How to password-protect a Django site with .htaccess
I recently had to password-protect a subdirectory of my site and found existing documentation on this to be wholly inadequate -- at least applied to sites utilizing Apache and Django. The problem is that to password-protect a subdirectory, one must write rules in an .htaccess file residing in the parent directory. Since Django projects use a hand-written URL dispatcher, the directory structure of the resulting Web site doesn't reflect the structure of the internal storage system.
Fortunately, the solution is simple. Instead of writing your Apache directives in an .htaccess site, write them where your Django configuration resides. This will typically be your httpd.conf or site-specific configuration files you've created in your Apache sites-available/ directory.
I made a copy of my existing configuration under the location "/subdirectory," and added the following directives.

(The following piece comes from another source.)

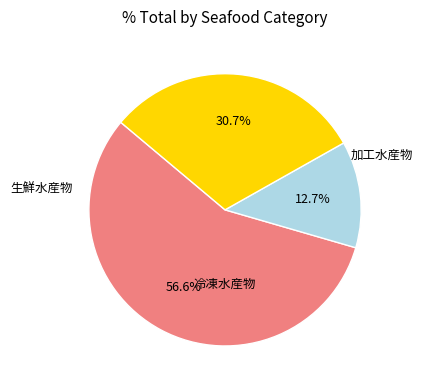

Does any single category account for the majority?

Yes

<Location "/subdirectory"> AuthType Basic AuthName "My Secret Site" AuthUserFile "/path/to/.htpasswd" Require user username ... </Location>
Be sure to use the "htpasswd" command on Unix to make an .htpasswd file in a directory on your server. Change the path in my sample above to where you store the file. Be sure that "username" matches the username you create using htpasswd.
That's it. If you know how to do this without duplicating my existing configuration, please post how to do so in the comments. That would be much appreciated.